**What you should do**
Return the full article below about the 1957 Plymouth Belvedere unearthed in Tulsa, word for word.

(Passage provided begins)

TULSA, Okla. — Hundreds watched Friday as a crane lifted a muddy package from a hole in the courthouse lawn: a 1957 Plymouth Belvedere buried to celebrate Oklahoma’s 50 years of statehood.

The wrapped car — a gold and white two-door hardtop — appeared brown and red as it came out of the hole, but it was unclear whether the color represented dirt or rust. A bit of shiny chrome was visible on the bumper.

The car spent the last half-century covered in three layers of protective material and encased in a 12-by-20-foot concrete vault, supposedly tough enough to withstand a nuclear attack.

The car was placed on a flatbed truck so it could be unwrapped, spruced up and officially unveiled Friday evening at the Tulsa Convention Center. Spectators packed the streets to glimpse its journey.

    A nuclear explosion is one thing but rust is another.

But event officials already had to pump out several feet of water from its crypt.

I doubt there’s much left of it unless they did one hell of a job of wrapping it up. It was probably sitting in a few feet of water for almost the whole 50 years.

(Passage provided ends)
(Data begins)

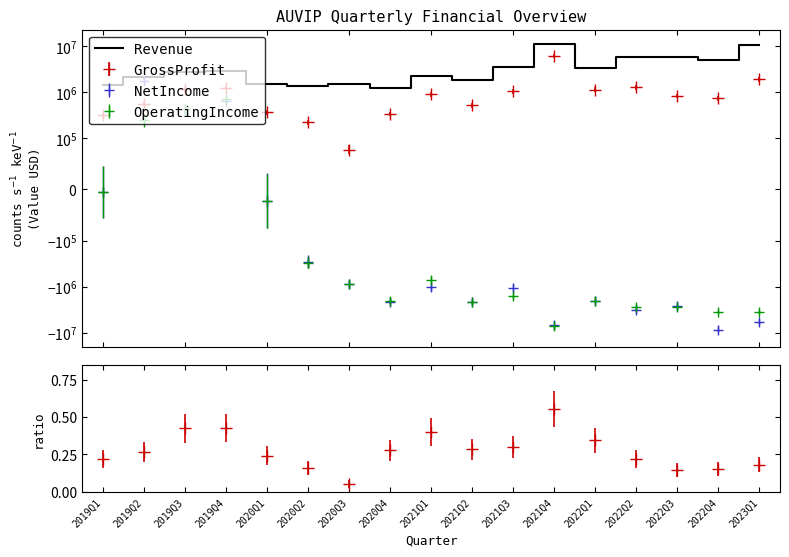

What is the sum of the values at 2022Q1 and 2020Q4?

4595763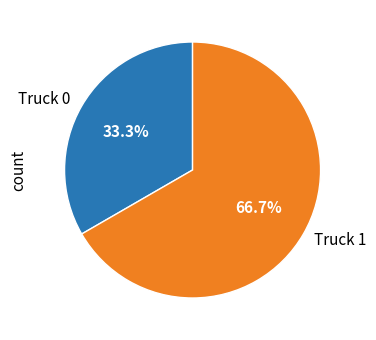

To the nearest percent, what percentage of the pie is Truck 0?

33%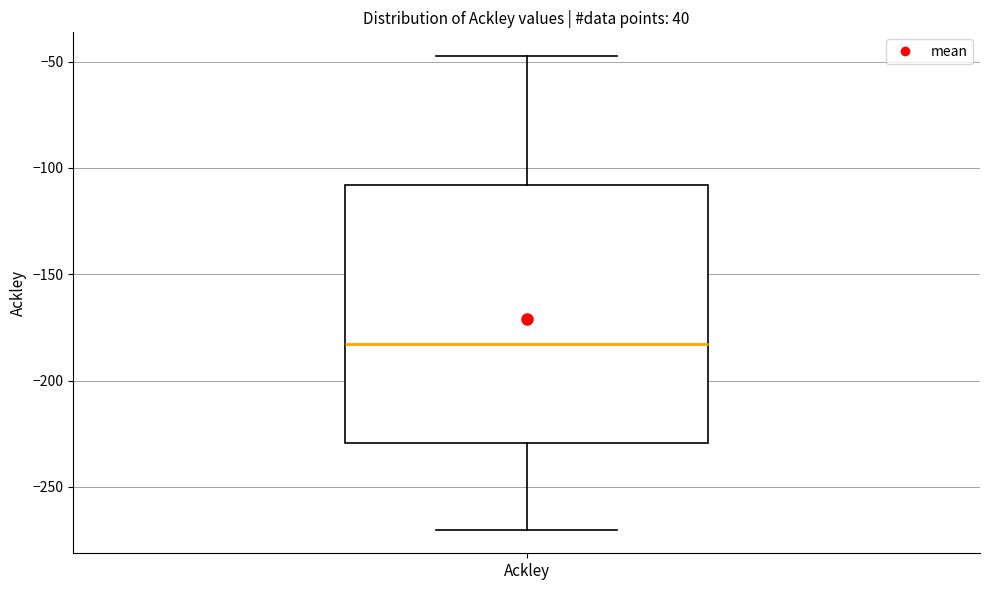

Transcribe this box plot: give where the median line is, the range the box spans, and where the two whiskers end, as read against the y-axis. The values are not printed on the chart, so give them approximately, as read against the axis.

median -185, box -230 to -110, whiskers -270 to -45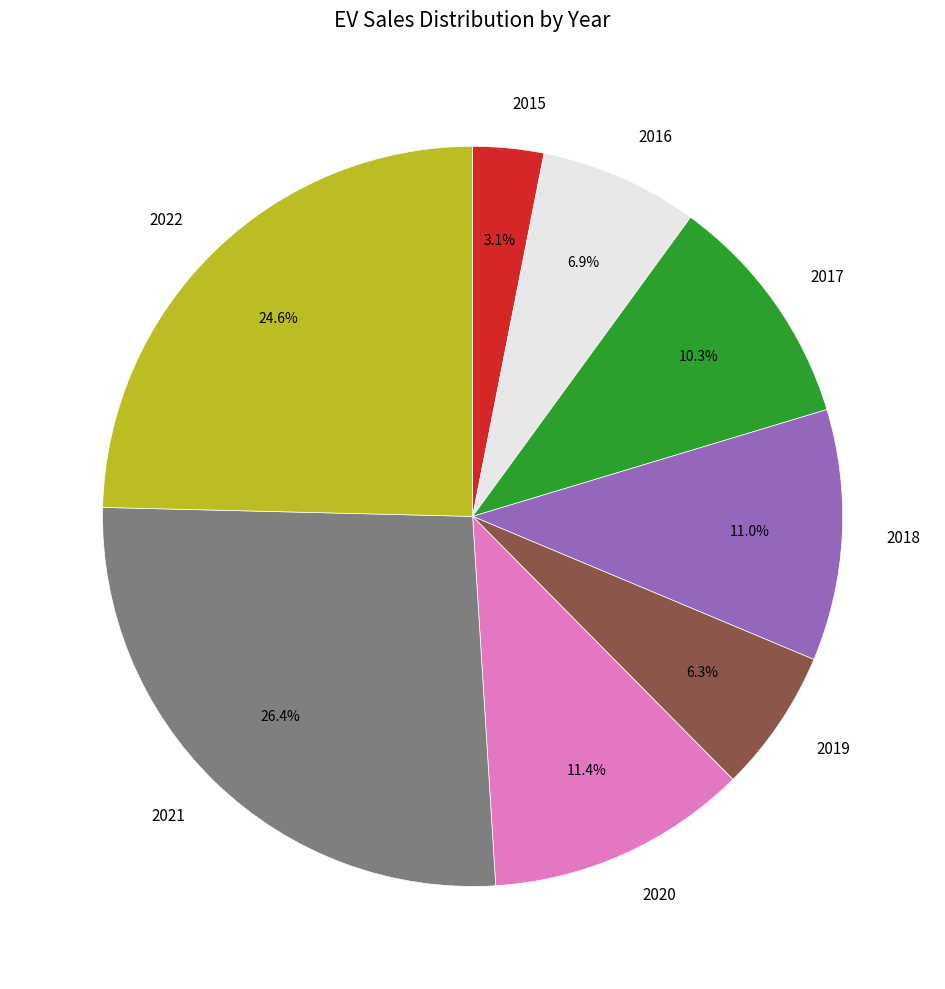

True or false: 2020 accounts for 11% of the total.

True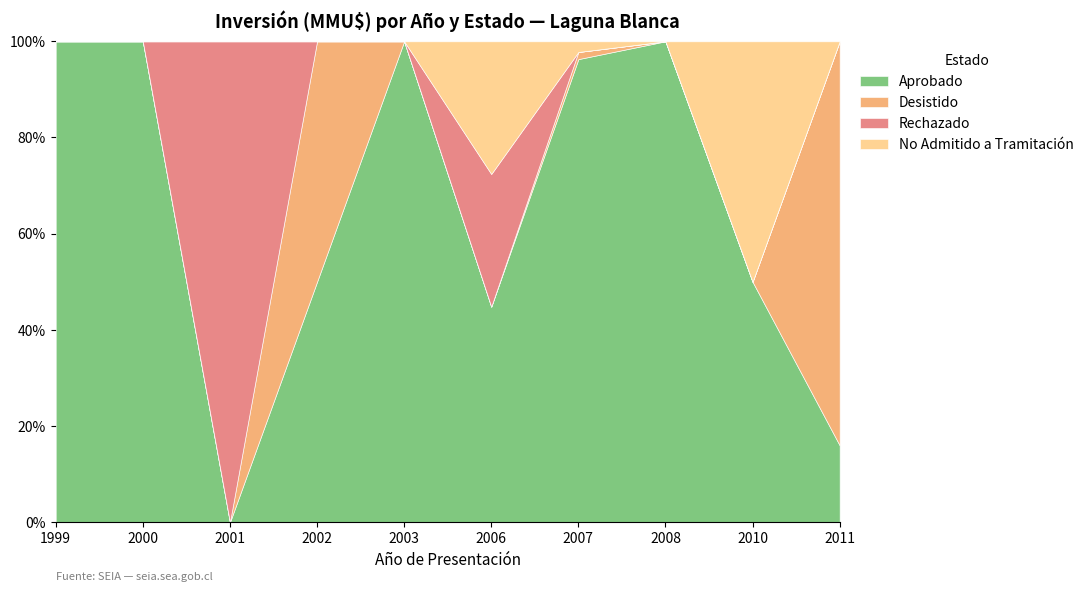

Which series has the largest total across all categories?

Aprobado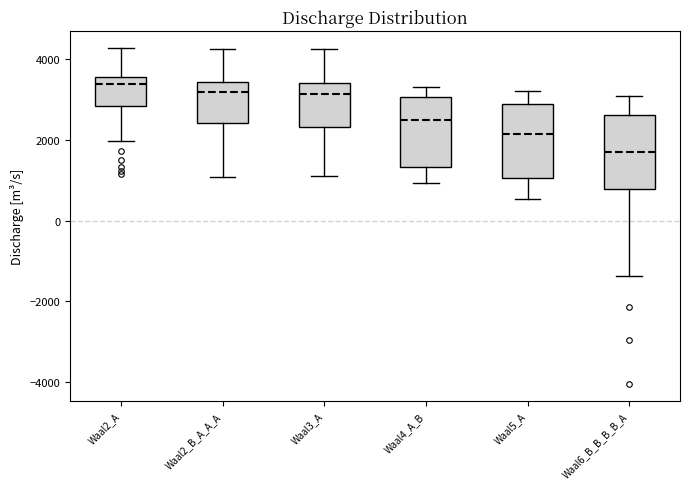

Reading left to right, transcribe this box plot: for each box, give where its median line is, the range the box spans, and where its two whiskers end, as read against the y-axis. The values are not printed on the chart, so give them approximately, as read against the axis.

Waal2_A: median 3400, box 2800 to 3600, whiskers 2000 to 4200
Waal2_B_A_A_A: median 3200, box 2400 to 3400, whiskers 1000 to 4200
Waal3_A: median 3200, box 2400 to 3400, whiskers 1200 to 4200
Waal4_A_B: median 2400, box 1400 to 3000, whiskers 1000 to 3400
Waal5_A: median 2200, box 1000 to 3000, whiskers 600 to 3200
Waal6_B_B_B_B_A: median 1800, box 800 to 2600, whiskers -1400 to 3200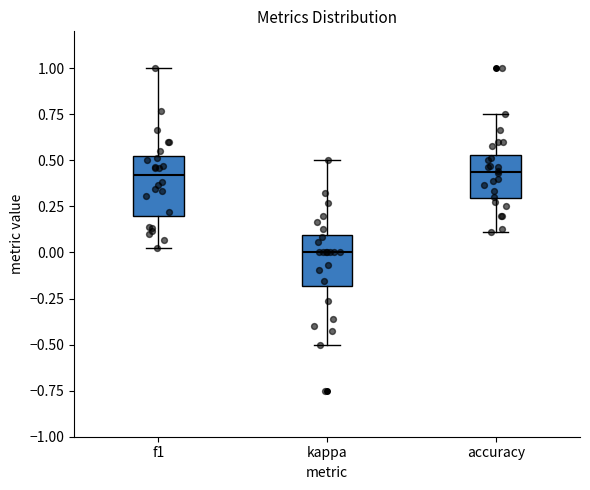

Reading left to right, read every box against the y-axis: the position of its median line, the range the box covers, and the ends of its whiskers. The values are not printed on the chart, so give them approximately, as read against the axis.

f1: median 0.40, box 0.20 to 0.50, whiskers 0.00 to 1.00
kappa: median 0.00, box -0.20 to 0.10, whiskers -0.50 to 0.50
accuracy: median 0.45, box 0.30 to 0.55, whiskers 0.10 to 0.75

(Data ends)

**Expected answer**
TULSA, Okla. — Hundreds watched Friday as a crane lifted a muddy package from a hole in the courthouse lawn: a 1957 Plymouth Belvedere buried to celebrate Oklahoma’s 50 years of statehood.

The wrapped car — a gold and white two-door hardtop — appeared brown and red as it came out of the hole, but it was unclear whether the color represented dirt or rust. A bit of shiny chrome was visible on the bumper.

The car spent the last half-century covered in three layers of protective material and encased in a 12-by-20-foot concrete vault, supposedly tough enough to withstand a nuclear attack.

The car was placed on a flatbed truck so it could be unwrapped, spruced up and officially unveiled Friday evening at the Tulsa Convention Center. Spectators packed the streets to glimpse its journey.

    A nuclear explosion is one thing but rust is another.

But event officials already had to pump out several feet of water from its crypt.

I doubt there’s much left of it unless they did one hell of a job of wrapping it up. It was probably sitting in a few feet of water for almost the whole 50 years.